___ Dataset extract

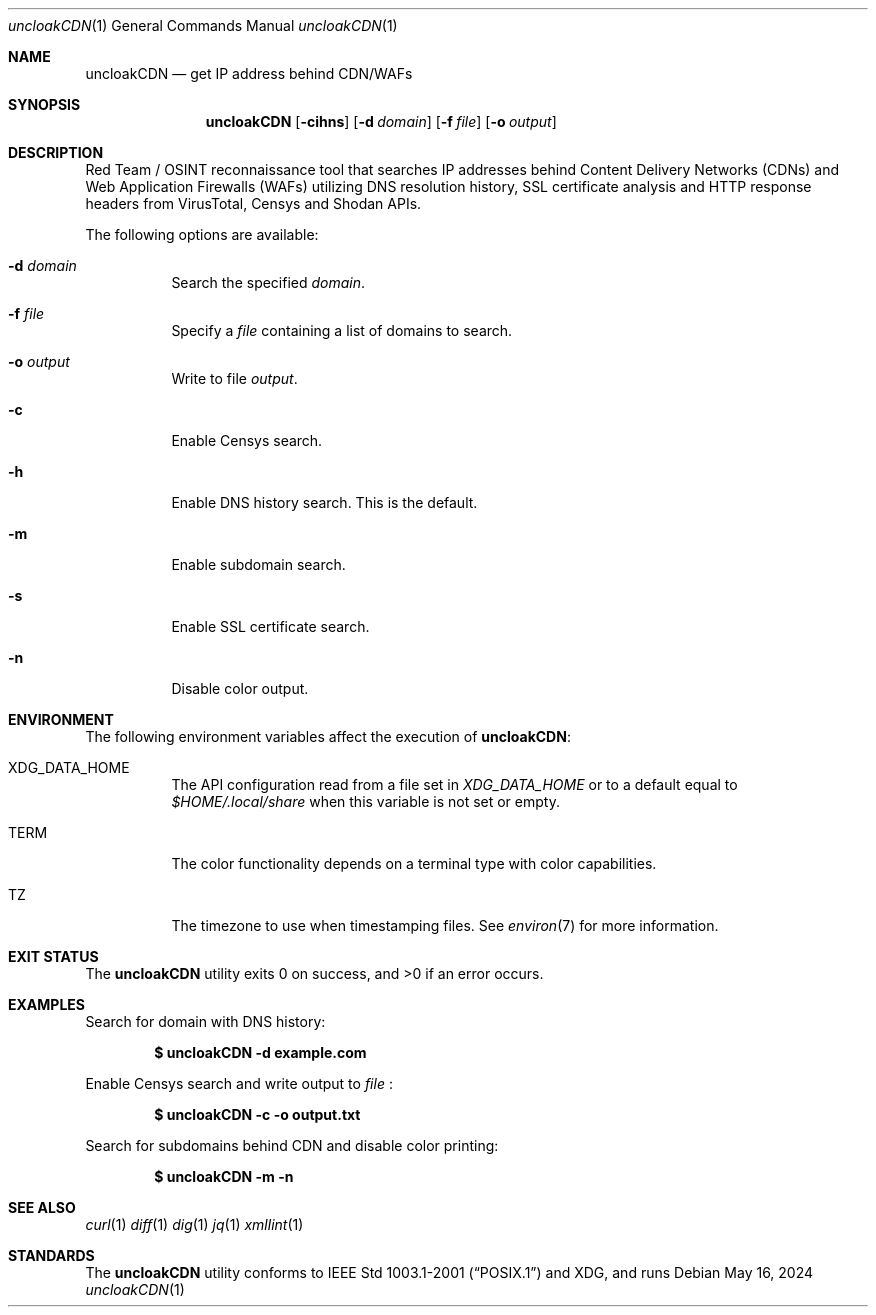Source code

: .Dd May 16, 2024
.Dt uncloakCDN 1
.Os

.Sh NAME
.Nm uncloakCDN
.Nd get IP address behind CDN/WAFs

.Sh SYNOPSIS
.Nm
.Bl -offset 4
.Op Fl cihns
.Op Fl d Ar domain
.Op Fl f Ar file
.Op Fl o Ar output

.Sh DESCRIPTION
Red Team / OSINT reconnaissance tool that
searches IP addresses behind Content Delivery Networks (CDNs) and
Web Application Firewalls (WAFs)
utilizing DNS resolution history, SSL certificate analysis and
HTTP response headers from VirusTotal, Censys and Shodan APIs.
.Pp
The following options are available:
.Bl -tag -width Ds
.It Fl d Ar domain
Search the specified
.Ar domain .
.It Fl f Ar file
Specify a
.Ar file
containing a list of domains to search.
.It Fl o Ar output
Write to file
.Ar output .
.It Fl c
Enable Censys search.
.It Fl h
Enable DNS history search. This is the default.
.It Fl m
Enable subdomain search.
.It Fl s
Enable SSL certificate search.
.It Fl n
Disable color output.
.El

.Sh ENVIRONMENT
The following environment variables affect the execution of
.Nm :
.Bl -tag -width Ds
.It Ev XDG_DATA_HOME
The API configuration read from a file set in
.Pa XDG_DATA_HOME
or to a default equal to
.Pa $HOME/.local/share
when this variable is not set or empty.
.It Ev TERM
The color functionality depends on a terminal type with color capabilities.
.It Ev TZ
The timezone to use when timestamping files. See
.Xr environ 7
for more information.
.El

.Sh EXIT STATUS
.Ex -std

.Sh EXAMPLES
Search for domain with DNS history:
.Pp
.Dl $ uncloakCDN -d example.com
.Pp
Enable Censys search and write output to
.Pa file\c
:
.Pp
.Dl $ uncloakCDN -c -o output.txt
.Pp
Search for subdomains behind CDN and disable color printing:
.Pp
.Dl $ uncloakCDN -m -n

.Sh SEE ALSO
.Xr curl 1
.Xr diff 1
.Xr dig 1
.Xr jq 1
.Xr xmllint 1

.Sh STANDARDS
The
.Nm
utility conforms to
.St -p1003.1-2001
and
XDG, and runs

______

#### The task:
What lines in the material above contain the word "Enable"? Copy them out.

#### Answer to this task:
Enable Censys search.
Enable DNS history search. This is the default.
Enable subdomain search.
Enable SSL certificate search.
Enable Censys search and write output to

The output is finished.